Closing the Medicare doughnut hole. Pre-existing conditions. Extending dependent coverage. Preventive Care. Limits and denials. Reinsurance for early retirees ... checkup time

By Amy Jeter | The Virginian-Pilot

The rubber hits the road this week for the Affordable Care Act, as most Americans will be required to have health insurance or pay a penalty.

But the health care law's journey began nearly four years ago, and many tenets of the 900-page legislation have already taken effect.

Here's a look at its impact in Virginia so far:

policy change

Closing the Medicare doughnut hole

The doughnut hole is a gap in coverage from Medicare prescription drug plans. In most cases, recipients must pay a larger portion of drug costs at this stage.

It starts after the recipient and the plan pay a certain amount ($2,970 in 2013) and ends when the recipient's total out-of-pocket spending reaches the catastrophic stage ($4,750 in 2013).
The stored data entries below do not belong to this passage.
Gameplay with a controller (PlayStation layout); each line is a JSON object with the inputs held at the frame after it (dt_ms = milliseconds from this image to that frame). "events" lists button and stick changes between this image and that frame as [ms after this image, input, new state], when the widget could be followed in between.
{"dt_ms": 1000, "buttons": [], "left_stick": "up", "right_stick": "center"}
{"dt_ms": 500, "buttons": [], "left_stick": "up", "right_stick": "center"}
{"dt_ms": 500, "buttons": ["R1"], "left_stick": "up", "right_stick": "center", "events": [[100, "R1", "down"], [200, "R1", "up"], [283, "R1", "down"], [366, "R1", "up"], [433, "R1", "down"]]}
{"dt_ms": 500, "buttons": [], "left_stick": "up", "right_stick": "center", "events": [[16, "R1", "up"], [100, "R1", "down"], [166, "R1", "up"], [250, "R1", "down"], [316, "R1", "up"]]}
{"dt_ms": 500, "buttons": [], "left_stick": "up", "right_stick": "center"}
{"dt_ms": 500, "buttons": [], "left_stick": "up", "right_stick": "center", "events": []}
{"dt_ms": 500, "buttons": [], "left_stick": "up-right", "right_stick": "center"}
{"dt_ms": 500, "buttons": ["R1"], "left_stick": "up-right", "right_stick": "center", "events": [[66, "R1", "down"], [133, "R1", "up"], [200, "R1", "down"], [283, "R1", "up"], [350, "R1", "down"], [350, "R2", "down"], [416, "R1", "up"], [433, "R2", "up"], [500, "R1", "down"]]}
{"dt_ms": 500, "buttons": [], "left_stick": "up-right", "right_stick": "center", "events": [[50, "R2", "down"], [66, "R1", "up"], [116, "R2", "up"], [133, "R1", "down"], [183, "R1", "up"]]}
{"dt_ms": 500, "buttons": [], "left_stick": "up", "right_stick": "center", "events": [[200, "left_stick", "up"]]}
Before 2010, people on Medicare paid 100 percent of their drug costs while in the coverage gap. The health care law phases out the doughnut hole by 2020.

Took effect: Rebates, discounts and increased coverage to close the doughnut hole began in 2010.

How did it go? Shortly after the Affordable Care Act was signed into law, seniors entering the doughnut hole were sent one-time $250 rebate checks.

In 2012, people on Medicare in the doughnut hole received a 50 percent discount on covered brand-name drugs and 14 percent off generic medicines.

More than 80,500 Virginians benefited from the discount, totaling over $58 million, according to the federal government. The average discount per beneficiary was $716.

Some had wondered if drug companies would nullify any savings by raising prices. That didn't seem to happen, and seniors have been pleased with the discounts, said Jim Hutchinson, benefits counseling team supervisor for Senior Services of Southeastern Virginia: "There really is a substantial savings."

policy change

Pre-existing conditions

The Affordable Care Act set up the temporary Pre-Existing Condition Insurance Plan for people who were denied insurance or quoted extremely high rates because of a medical condition. The plan was meant to provide them coverage until 2014, when, under the health care law, private plans no longer can reject people or charge higher rates because of their medical histories. Because of problems with the health insurance marketplaces, the plan has been extended to the end of January.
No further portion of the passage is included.